You might notice the buildings are Chinese in style, and there is a good reason for it. The lectures delivered at this school were from Confucianism, a philosophy that focuses on the importance of personal ethics and morality. Located in a quiet natural spot away from the hustle and bustle, it is no wonder that many students who graduated from the school made some big achievements in their lifetimes!

When Is the Best Time to Visit Shizutani School?

The school is also a spot known for its beautiful autumn foliage. So if you plan to come on weekends and public holidays from early to mid-November, our advice is to utilize public transport.

In early spring, from mid to late March, you will get some gorgeous plum blossom scenery with traditional buildings as backdrops. Just as the plum blossom season ends, like running a relay, the baton is passed to the cherry blossoms, which bloom from late March to early April.

The Tsubakiyama (椿山) or Camellia Hill on one side of the school grounds has around 400 camellias planted on both sides of the path leading to Ikeda Mitsumasa’s burial mound. The trees are now so big that it is basically a tunnel of Camellias!

If you love camellia flowers, plan your next visit from winter to early spring. Your best photo opportunities should be from February to early March (^_-)-☆.

You can always refer to the school map HERE to better understand what to expect when you are there!

Ⓒ Okayama Prefecture Tourism Federation

Tip: If you understand Japanese, refer to HERE for Shizutani School guided tour options.

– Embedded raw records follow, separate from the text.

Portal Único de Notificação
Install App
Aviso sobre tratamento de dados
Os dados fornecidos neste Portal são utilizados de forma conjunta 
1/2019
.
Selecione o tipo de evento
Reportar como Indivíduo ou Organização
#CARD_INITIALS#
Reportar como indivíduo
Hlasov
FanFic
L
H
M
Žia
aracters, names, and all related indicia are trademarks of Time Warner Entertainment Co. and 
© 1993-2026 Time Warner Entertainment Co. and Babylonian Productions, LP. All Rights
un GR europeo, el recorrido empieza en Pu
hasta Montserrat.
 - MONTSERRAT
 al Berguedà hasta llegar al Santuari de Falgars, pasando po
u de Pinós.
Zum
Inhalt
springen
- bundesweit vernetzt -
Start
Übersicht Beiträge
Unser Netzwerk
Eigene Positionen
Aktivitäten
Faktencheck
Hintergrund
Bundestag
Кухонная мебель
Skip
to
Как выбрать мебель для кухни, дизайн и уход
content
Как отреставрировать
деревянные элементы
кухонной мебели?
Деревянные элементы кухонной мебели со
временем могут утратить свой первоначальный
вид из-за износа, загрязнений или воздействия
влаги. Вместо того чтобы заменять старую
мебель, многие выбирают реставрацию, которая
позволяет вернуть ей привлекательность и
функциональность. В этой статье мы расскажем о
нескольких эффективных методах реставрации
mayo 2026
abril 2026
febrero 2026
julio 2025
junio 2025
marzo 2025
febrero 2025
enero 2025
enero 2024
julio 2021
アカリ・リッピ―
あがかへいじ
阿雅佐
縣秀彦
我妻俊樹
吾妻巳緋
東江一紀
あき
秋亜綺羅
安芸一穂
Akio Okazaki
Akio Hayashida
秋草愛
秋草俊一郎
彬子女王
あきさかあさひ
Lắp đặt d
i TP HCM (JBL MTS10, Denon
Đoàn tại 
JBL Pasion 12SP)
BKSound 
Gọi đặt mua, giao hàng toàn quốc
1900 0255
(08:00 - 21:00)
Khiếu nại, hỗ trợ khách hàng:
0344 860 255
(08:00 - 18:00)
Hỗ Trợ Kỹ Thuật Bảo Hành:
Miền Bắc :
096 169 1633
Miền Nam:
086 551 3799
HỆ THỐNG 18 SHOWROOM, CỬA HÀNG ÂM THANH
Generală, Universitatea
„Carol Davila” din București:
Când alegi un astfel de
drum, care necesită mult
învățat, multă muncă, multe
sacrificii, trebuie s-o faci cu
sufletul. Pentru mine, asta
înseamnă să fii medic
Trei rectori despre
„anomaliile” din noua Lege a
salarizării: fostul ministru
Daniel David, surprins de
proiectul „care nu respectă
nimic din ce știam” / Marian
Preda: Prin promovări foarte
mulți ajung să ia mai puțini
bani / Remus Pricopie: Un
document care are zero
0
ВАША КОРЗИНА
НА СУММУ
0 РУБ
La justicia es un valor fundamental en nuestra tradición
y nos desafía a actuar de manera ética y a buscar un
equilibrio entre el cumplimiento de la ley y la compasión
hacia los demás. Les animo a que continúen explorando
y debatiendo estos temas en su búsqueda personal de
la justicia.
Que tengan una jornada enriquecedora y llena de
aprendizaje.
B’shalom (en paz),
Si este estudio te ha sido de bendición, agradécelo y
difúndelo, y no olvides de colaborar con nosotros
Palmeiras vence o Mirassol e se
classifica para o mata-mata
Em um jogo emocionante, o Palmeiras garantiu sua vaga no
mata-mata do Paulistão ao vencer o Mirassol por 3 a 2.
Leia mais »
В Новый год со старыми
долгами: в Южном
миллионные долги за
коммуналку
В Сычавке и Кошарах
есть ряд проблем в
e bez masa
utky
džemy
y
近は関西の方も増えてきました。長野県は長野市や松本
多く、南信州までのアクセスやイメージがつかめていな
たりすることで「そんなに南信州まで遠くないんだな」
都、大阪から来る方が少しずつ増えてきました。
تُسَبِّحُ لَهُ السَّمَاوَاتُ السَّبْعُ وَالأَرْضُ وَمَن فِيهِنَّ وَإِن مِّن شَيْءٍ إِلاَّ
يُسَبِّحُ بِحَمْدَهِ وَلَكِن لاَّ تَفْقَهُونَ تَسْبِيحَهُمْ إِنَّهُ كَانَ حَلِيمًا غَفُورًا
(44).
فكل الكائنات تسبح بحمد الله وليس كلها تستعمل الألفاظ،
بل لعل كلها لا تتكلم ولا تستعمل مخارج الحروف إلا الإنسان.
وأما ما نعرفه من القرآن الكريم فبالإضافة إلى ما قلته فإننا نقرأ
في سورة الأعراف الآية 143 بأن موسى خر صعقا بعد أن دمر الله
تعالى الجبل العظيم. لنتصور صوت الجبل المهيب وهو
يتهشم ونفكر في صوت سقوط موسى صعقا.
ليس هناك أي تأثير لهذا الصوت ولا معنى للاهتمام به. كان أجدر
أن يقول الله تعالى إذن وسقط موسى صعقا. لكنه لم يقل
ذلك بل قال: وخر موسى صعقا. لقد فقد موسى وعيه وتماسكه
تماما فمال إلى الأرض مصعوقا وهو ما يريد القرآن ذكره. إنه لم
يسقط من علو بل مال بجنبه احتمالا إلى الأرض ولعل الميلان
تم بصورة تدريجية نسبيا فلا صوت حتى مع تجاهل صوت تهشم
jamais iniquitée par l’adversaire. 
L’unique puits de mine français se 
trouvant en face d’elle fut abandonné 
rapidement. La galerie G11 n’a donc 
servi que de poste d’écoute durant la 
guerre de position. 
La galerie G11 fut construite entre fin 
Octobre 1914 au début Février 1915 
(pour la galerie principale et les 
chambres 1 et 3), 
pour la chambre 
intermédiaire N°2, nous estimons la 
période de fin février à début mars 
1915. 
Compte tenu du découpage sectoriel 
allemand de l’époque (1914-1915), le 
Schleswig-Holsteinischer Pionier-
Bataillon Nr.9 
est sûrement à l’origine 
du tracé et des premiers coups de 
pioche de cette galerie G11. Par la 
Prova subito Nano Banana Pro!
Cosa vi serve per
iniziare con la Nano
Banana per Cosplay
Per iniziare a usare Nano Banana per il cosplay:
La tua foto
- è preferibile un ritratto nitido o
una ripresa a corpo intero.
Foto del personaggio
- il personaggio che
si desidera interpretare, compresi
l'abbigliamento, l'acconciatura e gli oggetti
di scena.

Shizutani School’s Opening Hours, Admission Fee, and Access Information

  • Shizutani School is open daily from 9 am to 5 pm except between the 29th to the 31st of December.
  • The admission fee is
    • 400 yen for adults
    • 100 yen for elementary and junior high school students
    • 200 yen for elderly who are 65 years and above
  • You can take a bus from JR Yoshinaga Station (吉永駅) or JR Bizen-Katakami Station (備前片上駅) and get off at Shizutani School (旧閑谷学校).
    • HERE is the timetable for the bus timetable. The pdf link is located towards the end of the web page. Look for the words “こちら”.
    • 平日のみ運行 = The service only operates on weekdays.
    • 土曜のみ運行 = The service only operates on Saturdays and won’t operate if the Saturday falls on a public holiday.
    • You can also use one of Japan’s Transport Apps to plan your visit.

Discover Other Amazing Attractions in Bizen City

A couple more attractions are worth your time in Bizen City, where Hattoji Furusato Village is located. The city is known as one of the six oldest kilns in Japan. There is a shrine that is mostly decorated with locally produced ceramics! And, if that isn’t enough to impress you, how about a shrine where they deified cows to worship as gods? When you pay homage, you throw little calves into the “donation box” instead of throwing money!